[COMMON] Fix Kyverno Policies

common: - Add settings to common pod templates and fix Cassandra serviceMesh and MariaDB operator templates - Added template for mongodb - Empty lines to files added readinessCheck: - Add missing security settings mariadb-init: - add security settings in job cassandra: - Empty lines added to files mongodb: - make emptyDir volume size configurable others: - update chart dependency for mongodb in components - fix linter errors in all files Issue-ID: OOM-3295 Issue-ID: OOM-3296 Change-Id: Ieb64be337013e0477f7aaca9c75bb6a3f3264848 Signed-off-by: Andreas Geissler <andreas-geissler@telekom.de>
author: Andreas Geissler <andreas-geissler@telekom.de> 2024-05-08 15:18:55 +0200
committer: Andreas Geissler <andreas-geissler@telekom.de> 2024-07-05 09:25:23 +0200
commit: dc8c05476d316a16627d5b0934b69c3a9ecc38b7 (patch)
tree: 89c3b4a84a44c6e5db7086dfdc83630c17e6455b /kubernetes/common/mariadb-init
parent: 0f3311521a169a4774064f9c948460c955620f62 (diff)
9 files changed, 66 insertions, 55 deletions
diff --git a/kubernetes/common/mariadb-init/.helmignore b/kubernetes/common/mariadb-init/.helmignore
index dadf202953..f4d0b92f20 100644
--- a/kubernetes/common/mariadb-init/.helmignore
+++ b/kubernetes/common/mariadb-init/.helmignore
@@ -21,3 +21,14 @@
 *.tmproj
 
 tests
+# Project/CI/CD related items
+.gitlab
+.gitlab-ci.yml
+.dockerignore
+# Helm build files
+.helmignore
+.cache/
+.config/
+.local/
+# OOM specific dirs
+components/
diff --git a/kubernetes/common/mariadb-init/Chart.yaml b/kubernetes/common/mariadb-init/Chart.yaml
index fa89a669d2..6414785154 100644
--- a/kubernetes/common/mariadb-init/Chart.yaml
+++ b/kubernetes/common/mariadb-init/Chart.yaml
@@ -13,11 +13,11 @@
 # WITHOUT WARRANTIES OR CONDITIONS OF ANY KIND, either express or implied.

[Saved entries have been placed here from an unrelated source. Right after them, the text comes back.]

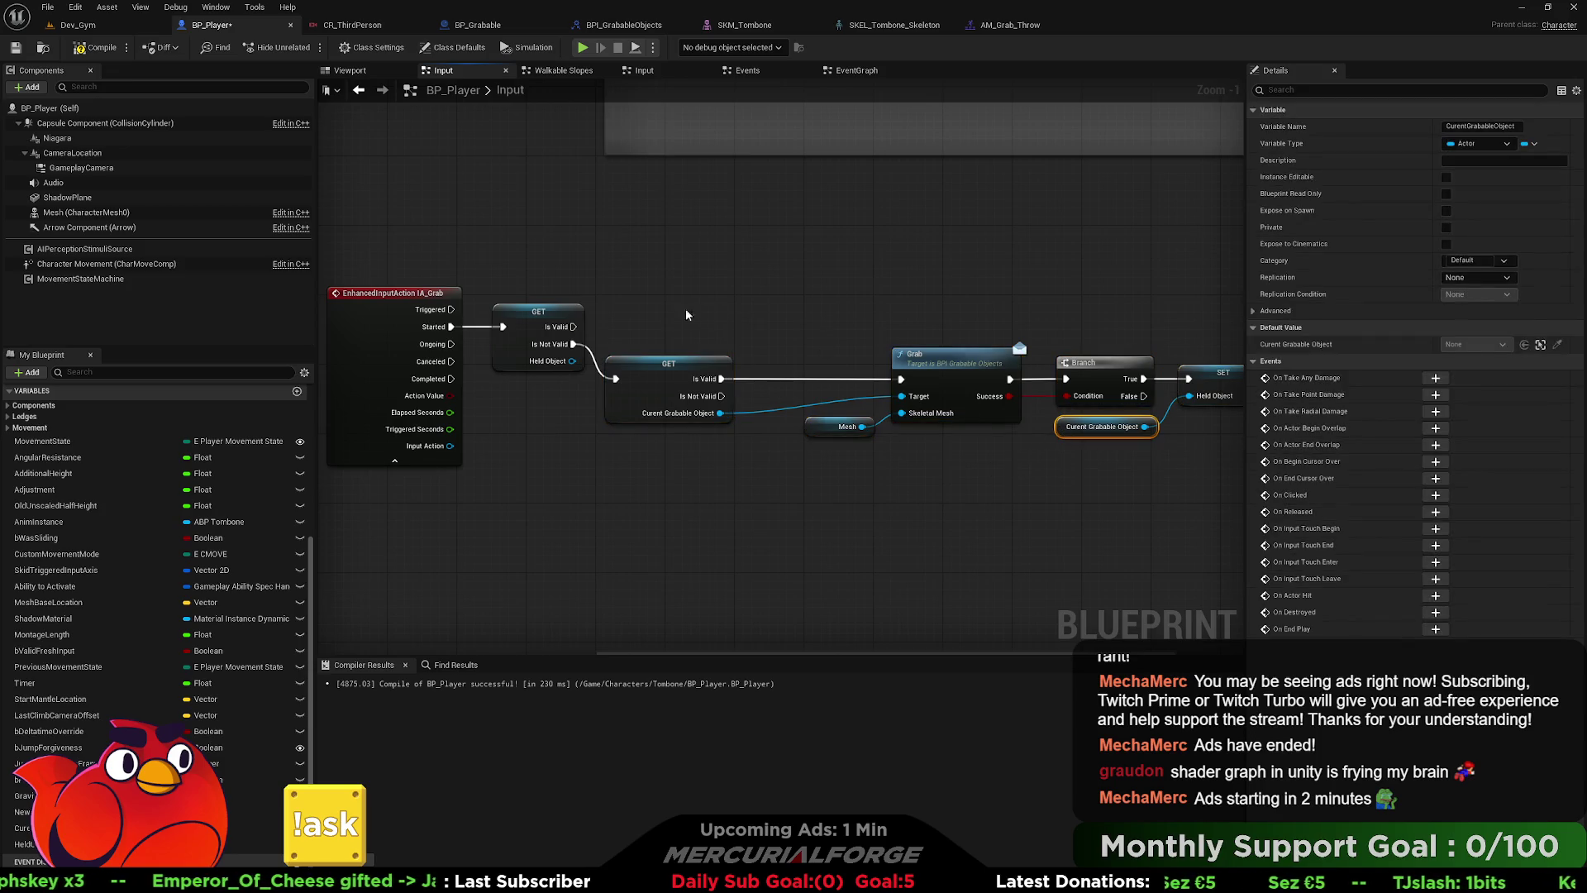
key("ctrl+c")
key("ctrl+v")
scroll(636, 330, "up", 1)
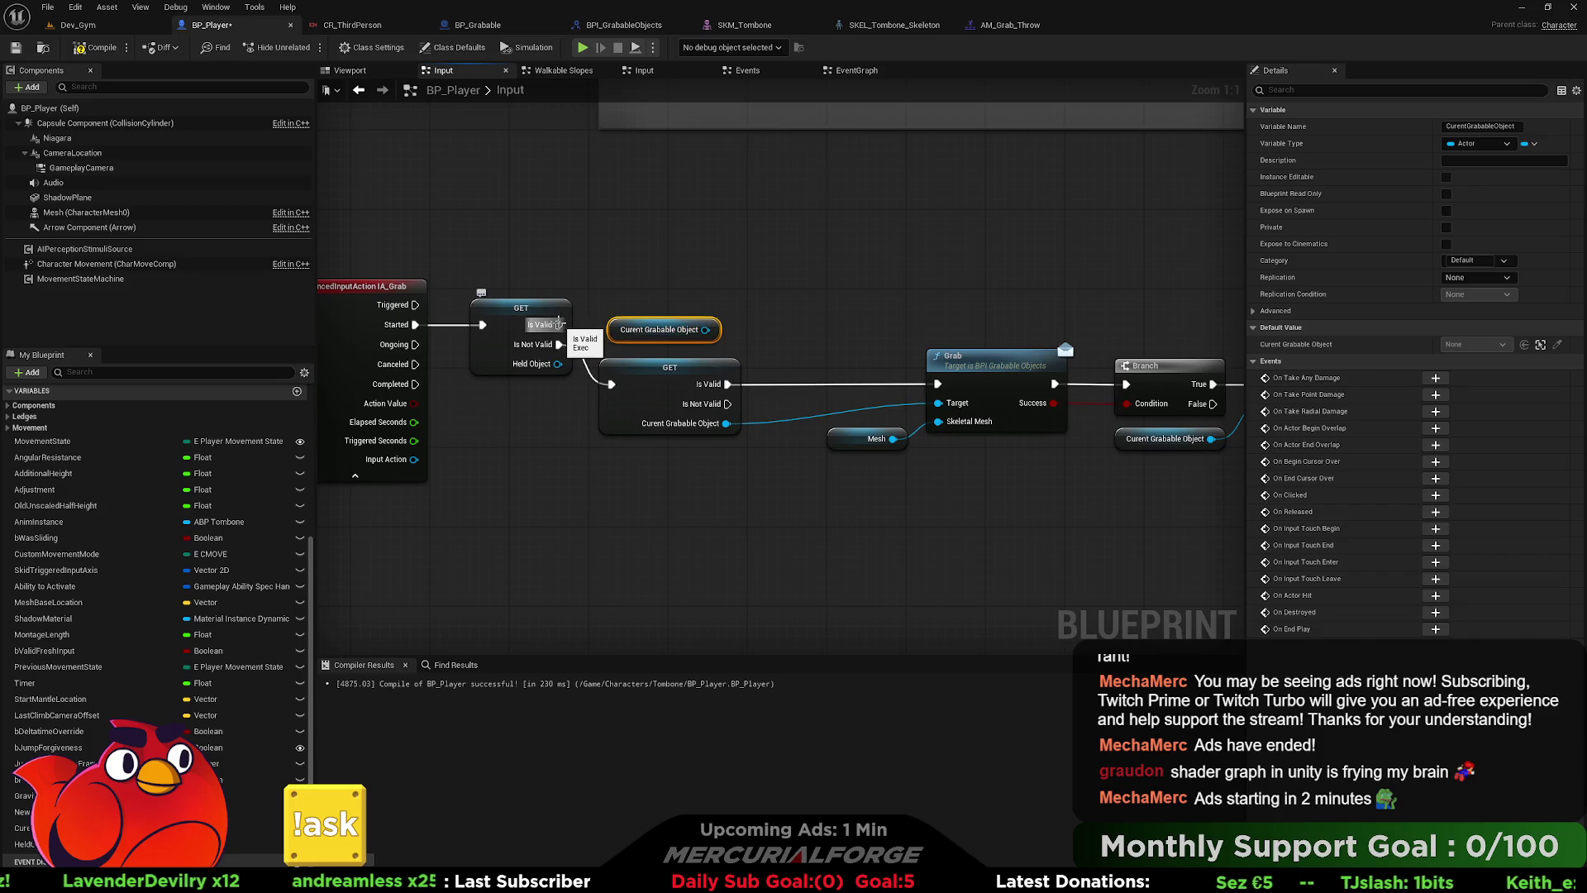
left_click_drag(559, 324, 753, 279)
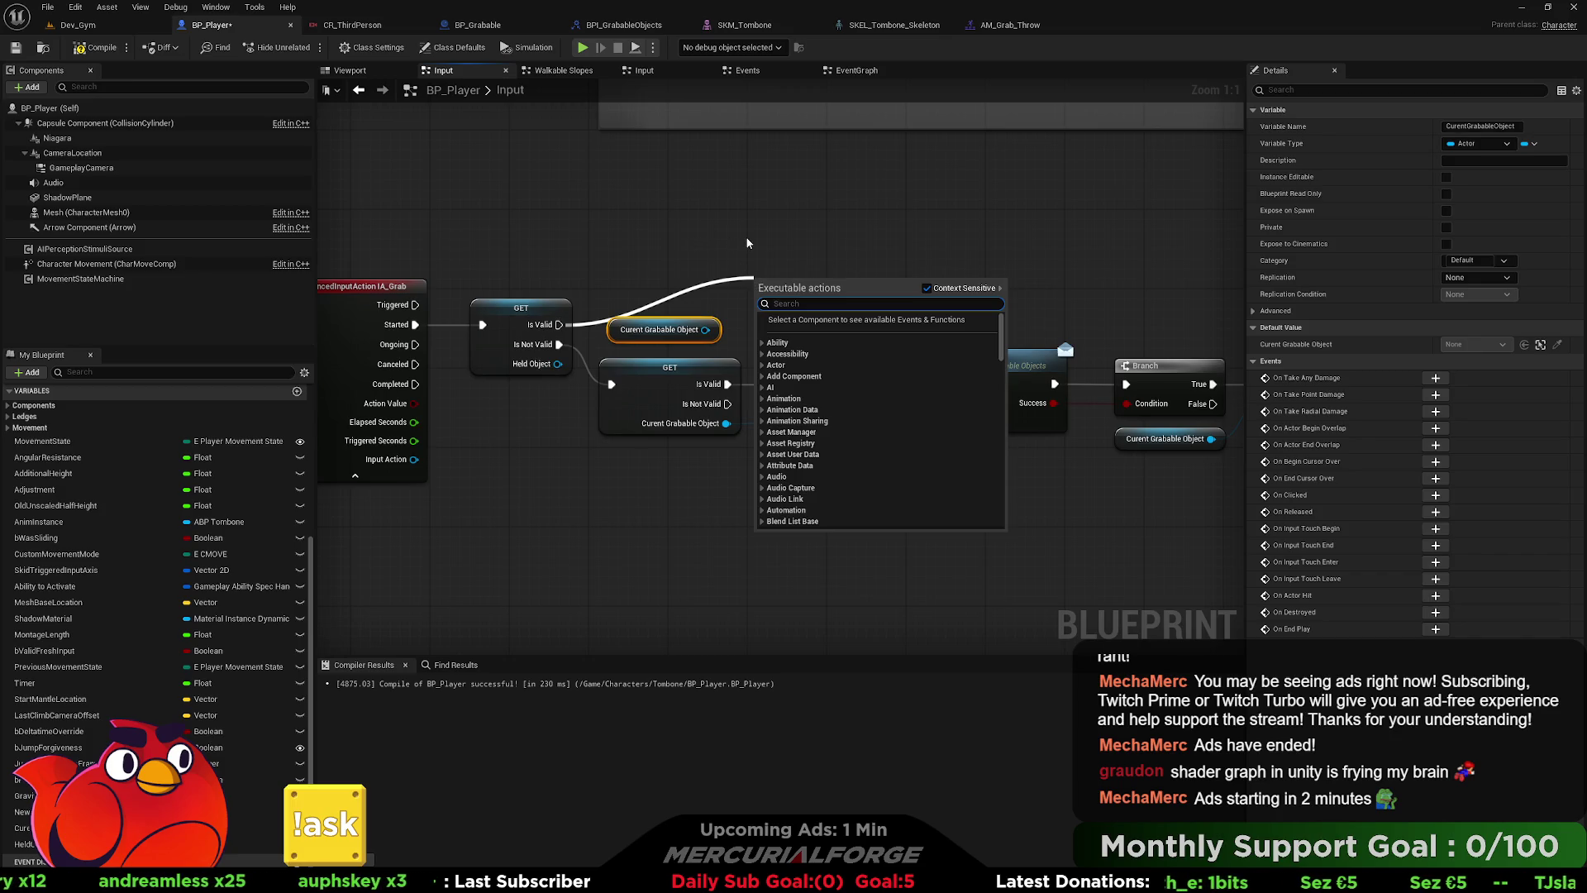
- Add an Add Projectile Movement Component node on the copied getter, driven by Is Valid
left_click(741, 283)
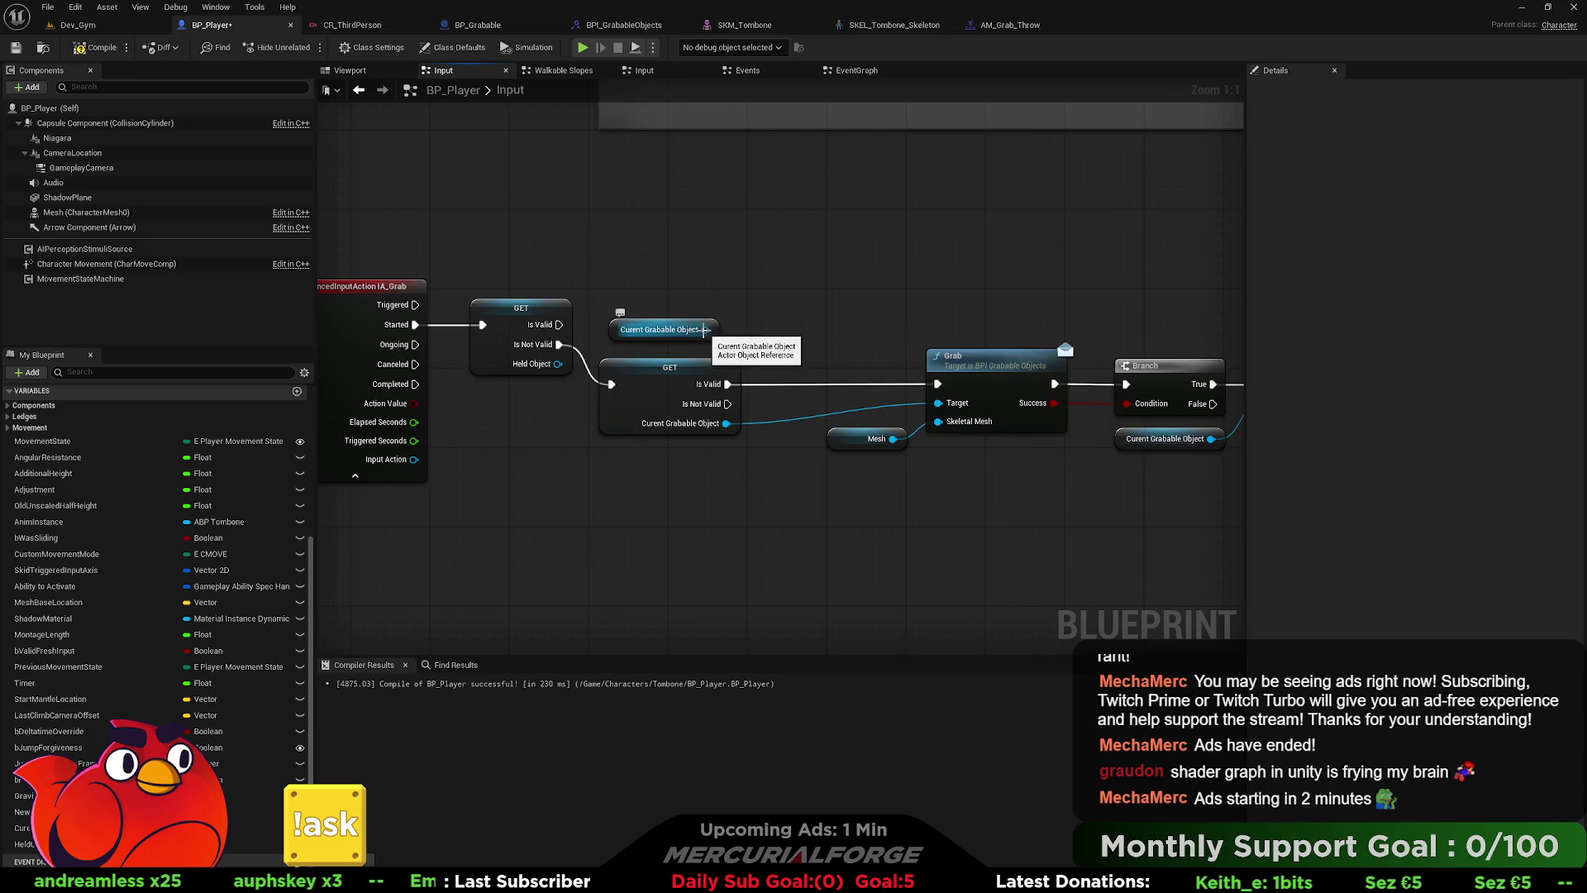
left_click_drag(705, 329, 787, 275)
type("project")
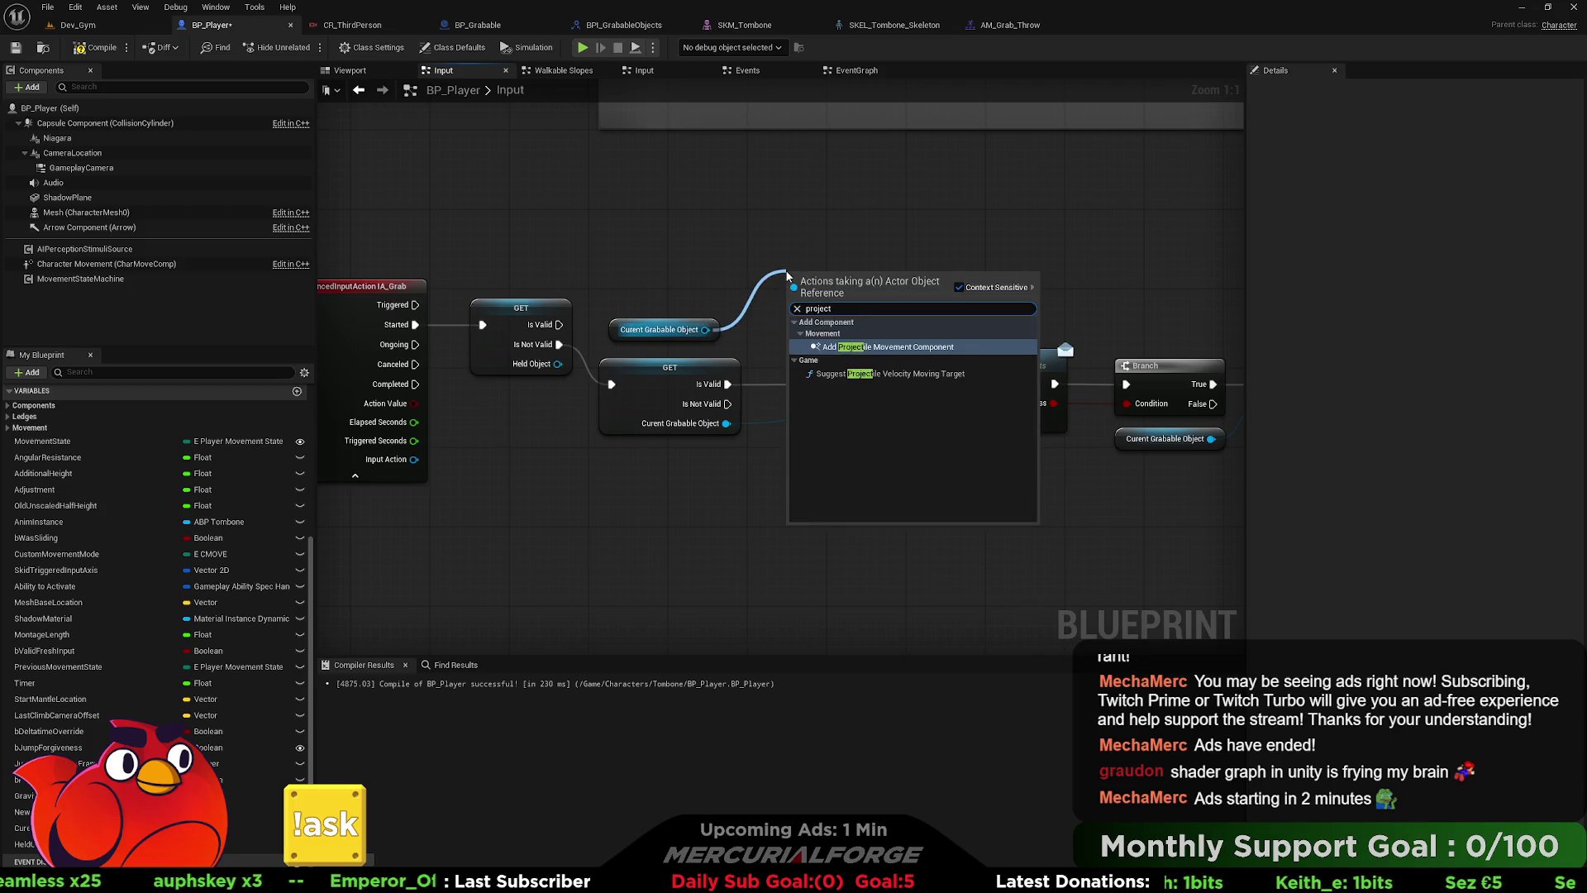
key("Return")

 # See the License for the specific language governing permissions and
 # limitations under the License.
-
+---
 apiVersion: v2
 description: Chart for MariaDB Galera init job
 name: mariadb-init
-version: 13.0.0
+version: 13.0.1
 
 dependencies:
   - name: common
diff --git a/kubernetes/common/mariadb-init/templates/_configmap.tpl b/kubernetes/common/mariadb-init/templates/_configmap.tpl
index ea612a078d..8d111b5170 100644
--- a/kubernetes/common/mariadb-init/templates/_configmap.tpl
+++ b/kubernetes/common/mariadb-init/templates/_configmap.tpl
@@ -1,4 +1,4 @@
-{{/*
+{{- /*
 # Copyright © 2019 Orange
 #
 # Licensed under the Apache License, Version 2.0 (the "License");
@@ -12,7 +12,7 @@
 # WITHOUT WARRANTIES OR CONDITIONS OF ANY KIND, either express or implied.
 # See the License for the specific language governing permissions and
 # limitations under the License.
-*/}}
+*/ -}}
 
 {{/*
   Choose the name of the configmap to use.
diff --git a/kubernetes/common/mariadb-init/templates/_mariadb.tpl b/kubernetes/common/mariadb-init/templates/_mariadb.tpl
index 5563fe714d..fda93b52ef 100644
--- a/kubernetes/common/mariadb-init/templates/_mariadb.tpl
+++ b/kubernetes/common/mariadb-init/templates/_mariadb.tpl
@@ -1,4 +1,4 @@
-{{/*
+{{- /*
 # Copyright © 2019 Orange
 # Copyright © 2020 Samsung Electronics
 #
@@ -13,7 +13,7 @@
 # WITHOUT WARRANTIES OR CONDITIONS OF ANY KIND, either express or implied.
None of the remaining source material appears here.